A prior unionization vote led to inconclusive results, with 691 students voting against the union and 398 in favor. However, 502 ballots were challenged between both Duke and the SEIU, which would have represented DGSU had they won the election. Had the petition not been withdrawn, the NLRB would have held hearings to settle the challenges.
The new NLRB document notes that the SEIU is not allowed to file a petition encompassing a similar group of students within six months of the order.
Although there will be no graduate student union, Michael Schoenfeld, vice president for public affairs and government relations, wrote in an email that the University would continue to work with this community.
"We look forward to continuing the important collaborative partnership with our graduate students to support their educational experience at Duke," he wrote.
Scott Barish, a graduate student who was in favor of the union, wrote in an email that DGSU decided not to pursue a "legal strategy" because they did not think they could effectively challenge the University.
"We have chosen to not pursue a legal strategy at this time because we in the Duke Graduate Student Union know that it is unlikely that we could effectively challenge the administration's silencing of graduate students' votes through a system that is set up to support employers over workers," he wrote. "We are still committed to fighting to improve the working conditions of graduate students and look forward to doing so in the coming period."
But graduate student Katherine Marusak, on behalf of Students Against Duke Unionization, wrote in an email that she was pleased with this turn of events.
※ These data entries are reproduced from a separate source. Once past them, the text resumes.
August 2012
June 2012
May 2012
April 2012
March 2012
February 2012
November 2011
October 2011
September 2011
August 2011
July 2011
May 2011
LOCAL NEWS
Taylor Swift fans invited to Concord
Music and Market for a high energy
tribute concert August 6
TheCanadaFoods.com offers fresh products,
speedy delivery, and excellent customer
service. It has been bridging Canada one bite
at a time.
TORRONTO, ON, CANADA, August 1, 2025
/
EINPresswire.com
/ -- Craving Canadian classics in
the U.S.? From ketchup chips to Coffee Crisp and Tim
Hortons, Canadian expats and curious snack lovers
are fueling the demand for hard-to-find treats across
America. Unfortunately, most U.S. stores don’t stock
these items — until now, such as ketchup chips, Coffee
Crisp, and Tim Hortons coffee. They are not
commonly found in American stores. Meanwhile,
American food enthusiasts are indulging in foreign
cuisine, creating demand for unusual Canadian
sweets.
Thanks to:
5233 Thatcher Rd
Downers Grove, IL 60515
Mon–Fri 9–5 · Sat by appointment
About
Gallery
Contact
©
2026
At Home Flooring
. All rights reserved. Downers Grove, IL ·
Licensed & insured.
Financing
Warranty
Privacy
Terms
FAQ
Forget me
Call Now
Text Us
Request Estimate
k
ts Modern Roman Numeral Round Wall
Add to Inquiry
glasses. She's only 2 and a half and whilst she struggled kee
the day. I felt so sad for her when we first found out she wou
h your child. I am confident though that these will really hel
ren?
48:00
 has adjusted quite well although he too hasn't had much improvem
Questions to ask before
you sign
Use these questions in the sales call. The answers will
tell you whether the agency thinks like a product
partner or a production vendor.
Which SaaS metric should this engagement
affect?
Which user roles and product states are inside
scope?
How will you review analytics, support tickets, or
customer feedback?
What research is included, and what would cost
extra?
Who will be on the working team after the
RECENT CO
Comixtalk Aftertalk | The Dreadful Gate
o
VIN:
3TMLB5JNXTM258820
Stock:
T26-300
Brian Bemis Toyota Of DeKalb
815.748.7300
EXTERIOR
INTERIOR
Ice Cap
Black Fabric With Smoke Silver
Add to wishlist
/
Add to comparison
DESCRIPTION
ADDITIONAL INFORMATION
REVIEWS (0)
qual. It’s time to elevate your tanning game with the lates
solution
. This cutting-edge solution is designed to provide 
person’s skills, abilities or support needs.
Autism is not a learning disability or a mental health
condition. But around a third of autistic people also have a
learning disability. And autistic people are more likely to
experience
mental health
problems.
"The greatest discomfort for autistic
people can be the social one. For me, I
"We are relieved that SEIU has withdrawn their petition. We are confident that the ratio of yes/no ballots counted in this election extends to the overall graduate student population, which does not support this campaign," she wrote. "We hope that we can reunite going forward and we wish all graduate students the best in their pursuits to affect change on campus through existing channels and in their academic progress."
Editor's note: This article was updated at 7:25 p.m. to note that the petition was withdrawn by the SEIU on behalf of the graduate student union. This article was updated at 9:00 p.m. to include Barish's comments, and at 11:15 p.m. to include Marusak's comments.